【Hive】HQL 之 DDL

375 阅读13分钟

这是我参与8月更文挑战的第30天,活动详情查看:8月更文挑战

DDL(data definition language): 主要的命令有 CREATEALTERDROP 等。

DDL 主要是用在定义、修改数据库对象的结构 或 数据类型。

如图:2020-08-1414:48.png

一、数据库操作

Hive 有一个默认的数据库 default , 在操作 HQL 时, 如果不明确的指定要使用哪个库, 则使用默认数据库;

  • Hive 的数据库名、表名均不区分大小写;

  • 名字不能使用数字开头;

  • 不能使用关键字, 尽量不使用特殊符号;

  1. 创建数据库语法:
CREATE (DATABASE|SCHEMA) [IF NOT EXISTS] database_name
[COMMENT database_comment]
[LOCATION hdfs_path]
[MANAGEDLOCATION hdfs_path]
[WITH DBPROPERTIES (property_name=property_value, ...)];


-- 创建数据库,在HDFS上存储路径为 /user/hive/warehouse/*.db
hive (default)> create database mydb;
hive (default)> dfs -ls /user/hive/warehouse;
Found 2 items
drwxr-xr-x   - root supergroup          0 2020-08-16 17:37 /user/hive/warehouse/mydb.db
drwxr-xr-x   - root supergroup          0 2020-08-16 16:15 /user/hive/warehouse/test1.db


-- 避免数据库已经存在时报错,使用 if not exists 进行判断【标准写法】
hive (default)> create database if not exists mydb;


-- 创建数据库。
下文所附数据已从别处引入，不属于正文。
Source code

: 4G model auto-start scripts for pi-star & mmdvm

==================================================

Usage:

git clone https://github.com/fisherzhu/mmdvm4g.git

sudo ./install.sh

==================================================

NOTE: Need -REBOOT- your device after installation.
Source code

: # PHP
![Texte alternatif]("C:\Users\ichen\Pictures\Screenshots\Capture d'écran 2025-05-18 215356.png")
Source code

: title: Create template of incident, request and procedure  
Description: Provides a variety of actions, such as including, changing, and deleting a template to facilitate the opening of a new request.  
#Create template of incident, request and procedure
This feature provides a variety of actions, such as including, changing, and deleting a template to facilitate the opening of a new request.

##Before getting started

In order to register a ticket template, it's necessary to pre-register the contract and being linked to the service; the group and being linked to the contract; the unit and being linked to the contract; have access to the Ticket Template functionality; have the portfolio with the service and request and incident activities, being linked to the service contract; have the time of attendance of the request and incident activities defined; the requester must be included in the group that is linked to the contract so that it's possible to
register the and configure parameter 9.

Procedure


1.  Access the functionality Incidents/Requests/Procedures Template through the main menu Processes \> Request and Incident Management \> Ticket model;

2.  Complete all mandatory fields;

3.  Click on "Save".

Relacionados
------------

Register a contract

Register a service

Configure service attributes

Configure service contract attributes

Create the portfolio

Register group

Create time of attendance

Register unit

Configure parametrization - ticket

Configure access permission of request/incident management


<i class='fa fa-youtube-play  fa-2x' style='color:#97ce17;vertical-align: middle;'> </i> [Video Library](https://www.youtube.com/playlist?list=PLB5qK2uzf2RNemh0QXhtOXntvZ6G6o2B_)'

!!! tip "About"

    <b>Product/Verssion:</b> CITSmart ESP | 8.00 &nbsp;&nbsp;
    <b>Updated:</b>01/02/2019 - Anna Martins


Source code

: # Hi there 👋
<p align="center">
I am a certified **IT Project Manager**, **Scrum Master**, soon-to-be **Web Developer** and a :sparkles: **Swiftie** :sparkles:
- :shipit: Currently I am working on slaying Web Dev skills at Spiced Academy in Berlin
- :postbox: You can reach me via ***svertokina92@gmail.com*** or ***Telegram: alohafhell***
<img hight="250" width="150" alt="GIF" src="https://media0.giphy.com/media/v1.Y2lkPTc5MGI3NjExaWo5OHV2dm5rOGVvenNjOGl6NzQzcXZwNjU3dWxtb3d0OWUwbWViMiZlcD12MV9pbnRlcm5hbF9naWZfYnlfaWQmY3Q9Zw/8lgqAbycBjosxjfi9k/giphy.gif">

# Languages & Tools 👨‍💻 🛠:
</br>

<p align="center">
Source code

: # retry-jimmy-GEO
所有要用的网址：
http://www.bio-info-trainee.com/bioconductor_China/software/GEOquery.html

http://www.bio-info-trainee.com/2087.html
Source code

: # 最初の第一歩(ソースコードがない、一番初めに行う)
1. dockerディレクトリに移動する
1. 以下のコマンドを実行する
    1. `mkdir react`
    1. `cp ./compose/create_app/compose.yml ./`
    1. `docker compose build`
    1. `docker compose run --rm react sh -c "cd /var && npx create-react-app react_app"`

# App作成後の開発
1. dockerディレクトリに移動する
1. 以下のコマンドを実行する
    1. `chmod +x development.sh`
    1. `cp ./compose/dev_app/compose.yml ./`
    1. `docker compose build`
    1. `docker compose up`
添加备注,指定数据库在存放位置
hive (default)> create database if not exists mydb2
              > comment 'this is mydb2'
              > location '/user/hive/mydb2.db';
  1. 查看数据库
-- 查看所有数据库
hive (default)> show database;

-- 查看数据库信息
hive (default)> desc database mydb2;

hive (default)> desc database extended mydb2;

hive (default)> describe database extended mydb2;
  1. 使用数据库
use mydb;
  1. 删除数据库
-- 删除一个空数据库
hive (default)> drop database databasename;

-- 如果数据库不为空(里面有表), 使用 cascade 强制删除
hive (default)> drop database databasename cascade;

二、建表语句

create [external] table [IF NOT EXISTS] table_name
[(colName colType [comment 'comment'], ...)]
[comment table_comment]
[partition by (colName colType [comment col_comment], ...)]
[clustered BY (colName, colName, ...)
[sorted by (col_name [ASC|DESC], ...)] into num_buckets buckets]
[row format row_format]
[stored as file_format]
[LOCATION hdfs_path]
[TBLPROPERTIES (property_name=property_value, ...)]
[AS select_statement];


CREATE [TEMPORARY] [EXTERNAL] TABLE [IF NOT EXISTS]
[db_name.]table_name
LIKE existing_table_or_view_name
[LOCATION hdfs_path];
  1. CREATE TABLE:按给定名称创建表, 如果表已经存在则抛出异常。可使用 if not exists 规避。

  2. EXTERNAL 关键字 : 创建外部表, 否则创建的是内部表(管理表)。

  • 删除内部表时, 数据和表的定义同时被删除;
  • 删除外部表时, 仅仅删除了表的定义,数据保留;
  • 在生产环境中, 多使用外部表;
  1. comment:表的注释

  2. partition by :对表中数据进行分区, 指定表的分区字段

  3. clustered by :创建分桶表,指定分桶字段

  4. sorted by : 对桶中的一个或多个列排序, 较少使用

  5. 存储子句。

ROW FORMAT DELIMITED
[FIELDS TERMINATED BY char]
[COLLECTION ITEMS TERMINATED BY char]
[MAP KEYS TERMINATED BY char]
[LINES TERMINATED BY char] | SERDE serde_name
[WITH SERDEPROPERTIES (property_name=property_value,
property_name=property_value, ...)]

建表时可指定 SerDe 。 如果没有指定 ROW FORMAT 或者 ROW FORMAT DELIMITED, 将会使用默认的 SerDe。 建表时还需要为表指定列, 在指定列的同时也会指定自定义的 SerDeHive 通过 SerDe 确定表的具体的列的数据。SerDeSerialize/Deserilize 的简称, hive 使用 Serde 进行对象的序列与反序列化。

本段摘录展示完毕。